* Reading passage *
################

The number of applications for mortgages dropped to its lowest level since 2019, according to new information from the Mortgage Bankers Association (MBA).
Total mortgage applications in the United States fell 13.1 percent last week to its lowest level since December of 2019 as home prices across the country dramatically increase. Refinancing applications dropped 15 percent.
"Higher mortgage rates have quickly shut off refinances, with activity down in six of the first seven weeks of 2022," said Joel Kan, MBA associate vice president of economic and industry forecasting.
However, Kan said that the amount of money listed on the mortgage applications has remained high and steady, despite the decrease in the amount of applications.
"While the average loan size did not increase this week, it remained close to the survey's record high," he said.
The decrease comes as home prices continue to rise. The average price of a house reportedly increased 18.8 percent in 2021, a stark uptick compared to 2020's 10.4 percent increase.

################

Data records
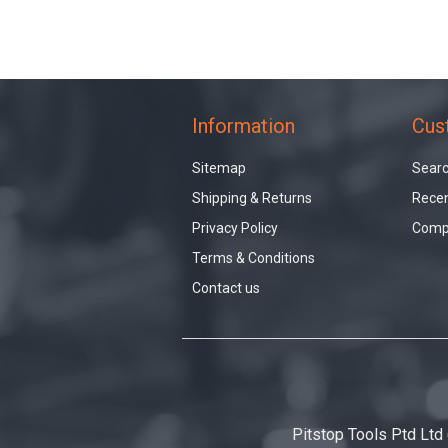
Information
Cus
Sitemap
Sear
Shipping & Returns
Recen
Privacy Policy
Compa
Terms & Conditions
Contact us
Pitstop Tools Ptd Ltd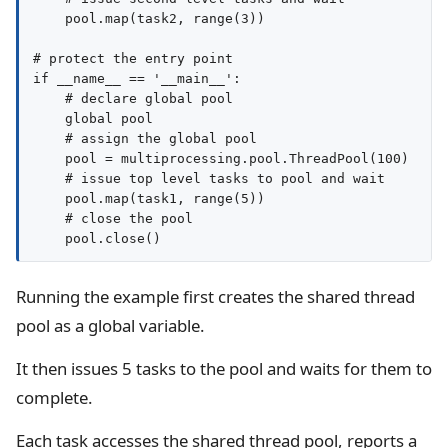
    pool.map(task2, range(3))

# protect the entry point

if __name__ == '__main__':

    # declare global pool

    global pool

    # assign the global pool

    pool = multiprocessing.pool.ThreadPool(100)

    # issue top level tasks to pool and wait

    pool.map(task1, range(5))

    # close the pool

Running the example first creates the shared thread
pool as a global variable.
It then issues 5 tasks to the pool and waits for them to
complete.
Each task accesses the shared thread pool, reports a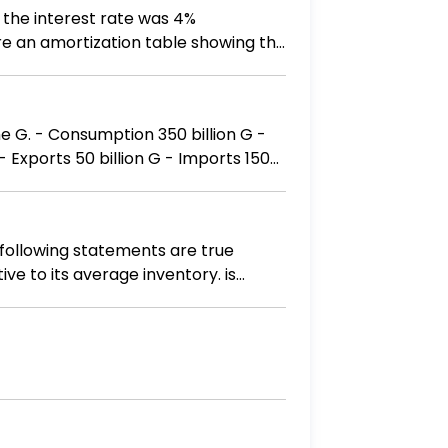
 the interest rate was 4%
re an amortization table showing the
on G -
 following statements are true
ve to its average inventory. is
ory. may be losing sales due to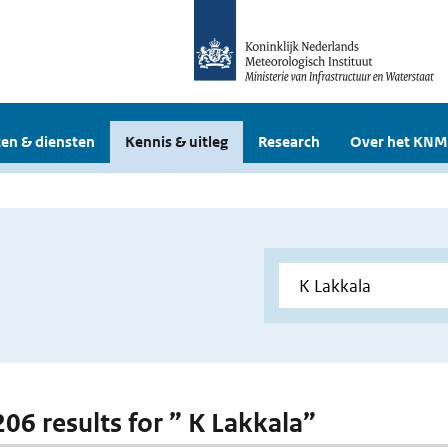
en & diensten
Kennis & uitleg
Research
Over het KNM
206 results for ” K Lakkala”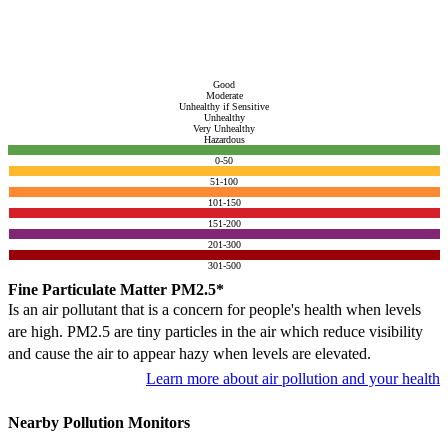
Good
Moderate
Unhealthy if Sensitive
Unhealthy
Very Unhealthy
Hazardous
0-50
51-100
101-150
151-200
201-300
301-500
Fine Particulate Matter PM2.5*
Is an air pollutant that is a concern for people's health when levels
are high. PM2.5 are tiny particles in the air which reduce visibility
and cause the air to appear hazy when levels are elevated.
Learn more about air pollution and your health
Nearby Pollution Monitors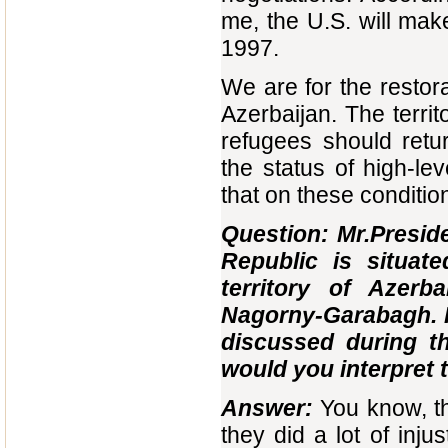
me, the U.S. will make 
1997.
We are for the restor
Azerbaijan. The territ
refugees should retu
the status of high-lev
that on these conditi
Question: Mr.Presi
Republic is situat
territory of Azer
Nagorny-Garabagh. I
discussed during t
would you interpret 
Answer:
You know, th
they did a lot of inj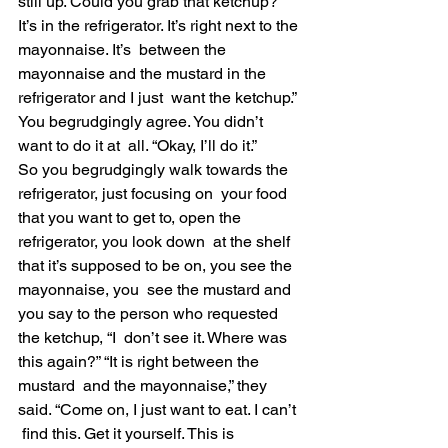
still up. Could you grab that ketchup?  
It’s in the refrigerator. It’s right next to the 
mayonnaise. It’s  between the 
mayonnaise and the mustard in the 
refrigerator and I just  want the ketchup.” 
You begrudgingly agree. You didn’t 
want to do it at  all. “Okay, I’ll do it.”
So you begrudgingly walk towards the 
refrigerator, just focusing on  your food 
that you want to get to, open the 
refrigerator, you look down  at the shelf 
that it’s supposed to be on, you see the 
mayonnaise, you  see the mustard and 
you say to the person who requested 
the ketchup, “I  don’t see it. Where was 
this again?” “It is right between the 
mustard  and the mayonnaise,” they 
said. “Come on, I just want to eat. I can’t 
 find this. Get it yourself. This is 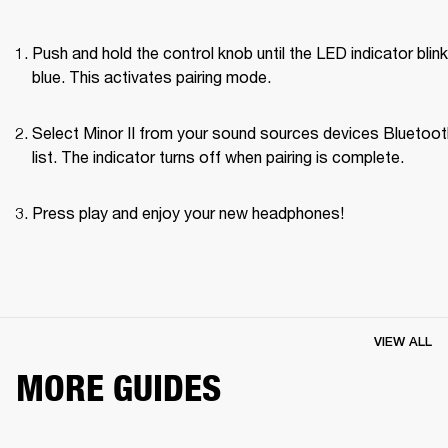
Push and hold the control knob until the LED indicator blink
blue. This activates pairing mode.
Select Minor II from your sound sources devices Bluetoot
list. The indicator turns off when pairing is complete.
Press play and enjoy your new headphones!
VIEW ALL
MORE GUIDES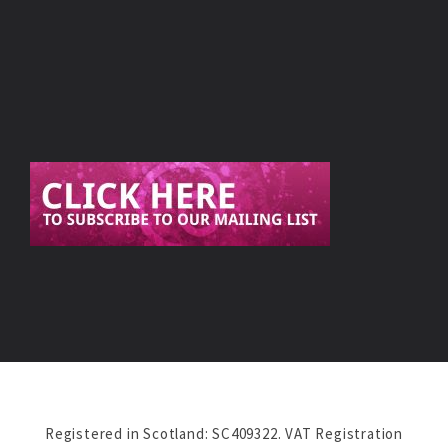
Registered in Scotland: SC409322. VAT Registration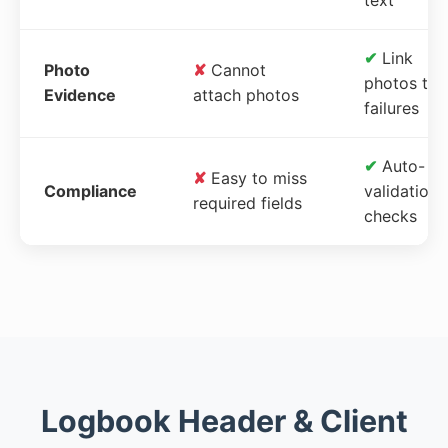
✔
Link
Photo
✘
Cannot
photos to
Evidence
attach photos
failures
✔
Auto-
✘
Easy to miss
Compliance
validation
required fields
checks
Logbook Header & Client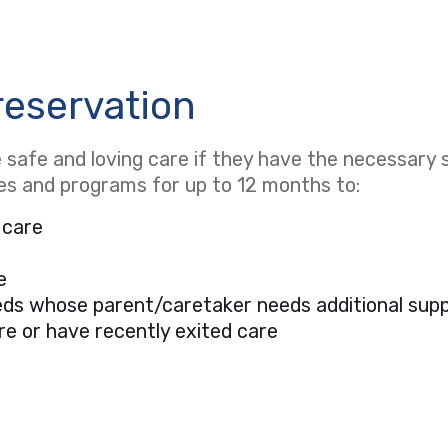
reservation
safe and loving care if they have the necessary s
ces and programs for up to 12 months to:
 care
e
needs whose parent/caretaker needs additional sup
re or have recently exited care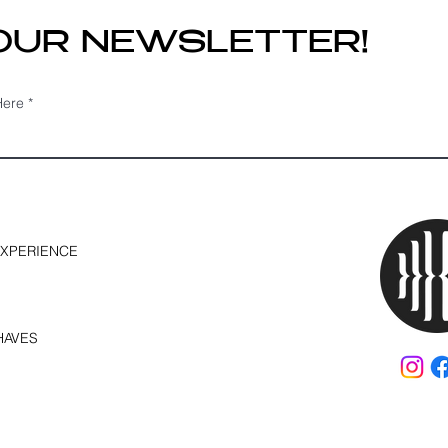
 OUR NEWSLETTER!
Here
EXPERIENCE
HAVES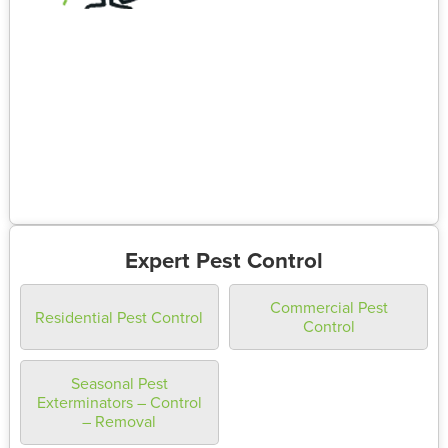
Expert Pest Control
Commercial Pest
Residential Pest Control
Control
Seasonal Pest
Exterminators – Control
– Removal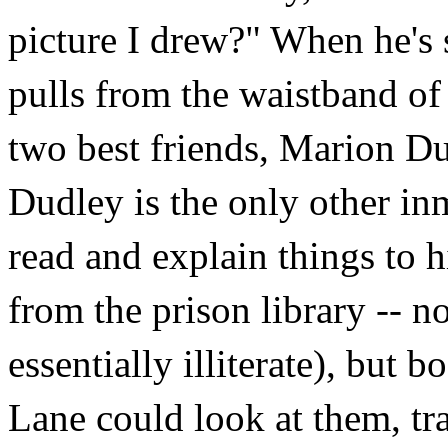
picture I drew?" When he's 
pulls from the waistband of 
two best friends, Marion Du
Dudley is the only other in
read and explain things to 
from the prison library -- n
essentially illiterate), but 
Lane could look at them, tr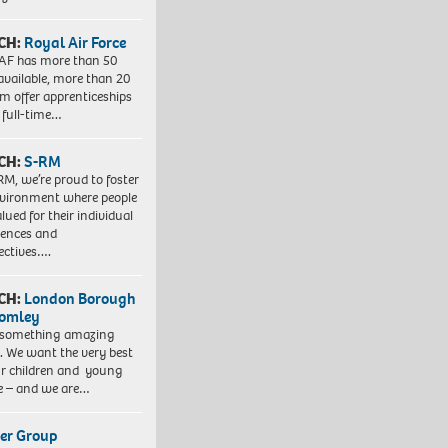
CH:
Royal Air Force
AF has more than 50
 available, more than 20
em offer apprenticeships
 full-time…
CH:
S-RM
RM, we’re proud to foster
vironment where people
lued for their individual
iences and
ectives….
CH:
London Borough
romley
 something amazing
. We want the very best
ur children and young
e – and we are…
er Group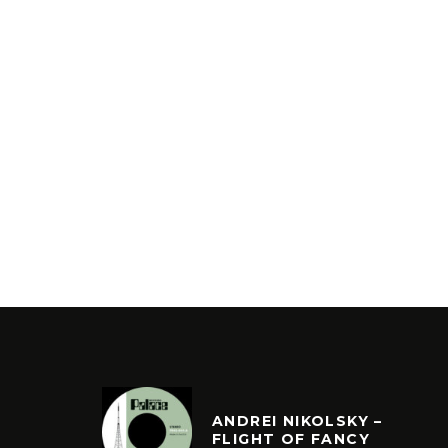
ANDREI NIKOLSKY –
FLIGHT OF FANCY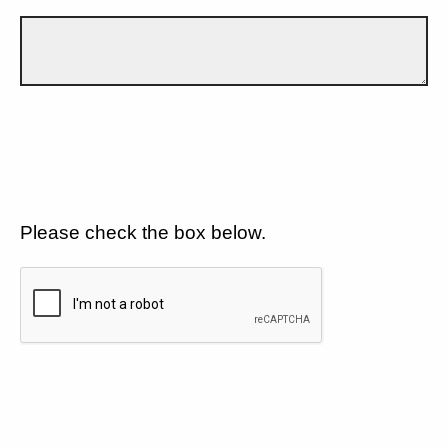
Please check the box below.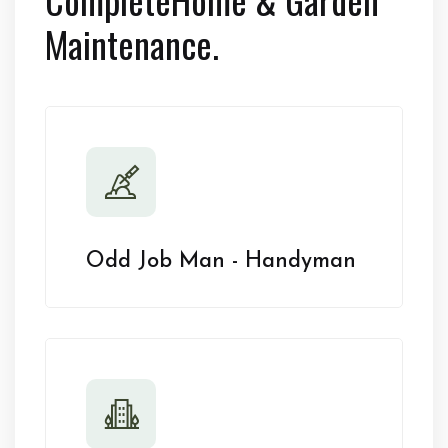
Maintenance.
Odd Job Man - Handyman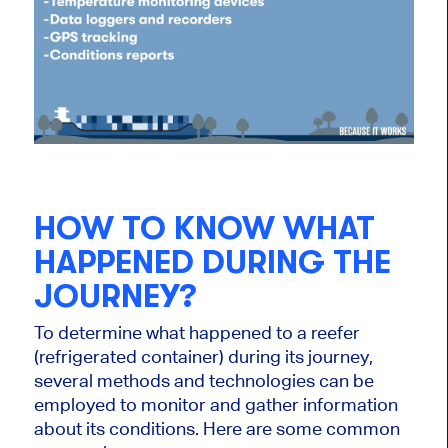
HOW TO KNOW WHAT
HAPPENED DURING THE
JOURNEY?
To determine what happened to a reefer
(refrigerated container) during its journey,
several methods and technologies can be
employed to monitor and gather information
about its conditions. Here are some common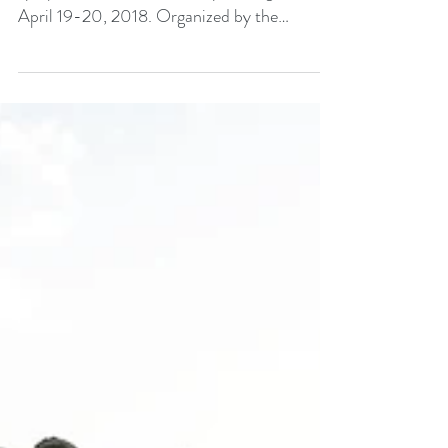
The Kudzu Project is participating in a
symposium at the University of Virginia on
April 19-20, 2018. Organized by the
Department of...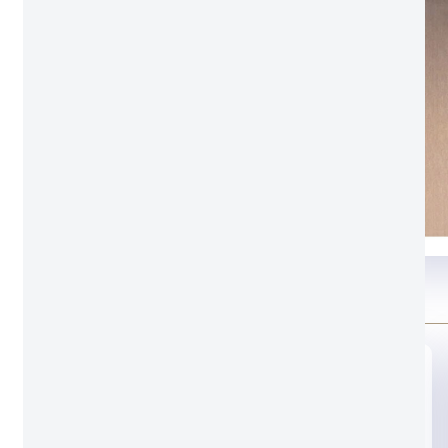
Glass option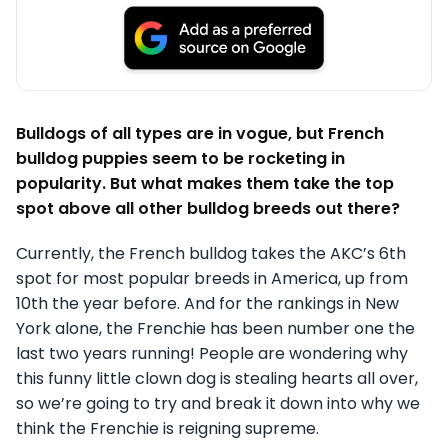
Bulldogs of all types are in vogue, but French
bulldog puppies seem to be rocketing in
popularity. But what makes them take the top
spot above all other bulldog breeds out there?
Currently, the French bulldog takes the AKC’s 6th
spot for most popular breeds in America, up from
10th the year before. And for the rankings in New
York alone, the Frenchie has been number one the
last two years running! People are wondering why
this funny little clown dog is stealing hearts all over,
so we’re going to try and break it down into why we
think the Frenchie is reigning supreme.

################

* Task set *
1. According to the mortgage applications article, by what percentage did total mortgage applications in the United States fall last week?
2. Resume the mortgage applications article after its final sentence.
The items are separate material and not part of the mortgage applications article.

* Solved tasks *
1. They fell 13.1 percent.

2.
"Over the past two years, we've seen really low mortgage rates, which spiked the demand [for buying a new house] even more," Adam DeSanctis of the MBA told Newsweek on Wednesday. "A lot of the activity we've seen so far this year is that when the supply is still low, you can't have an increase in purchase applications if there are not enough homes out there."
"We have previously suggested that the strength in the U.S. housing market is being driven in part by a change in locational preferences as households react to the COVID pandemic," S&P DJI Managing Director Craig Lazzara told CNBC.
Despite these initial findings, he said that there is still more information that needs to be uncovered before the future of the housing market can be predicted.
"More data will be required to understand whether this demand surge simply represents an acceleration of purchases that would have occurred over the next several years rather than a more permanent secular change," Lazzara said. "In the short term, meanwhile, we should soon begin to see the impact of increasing mortgage rates on home prices."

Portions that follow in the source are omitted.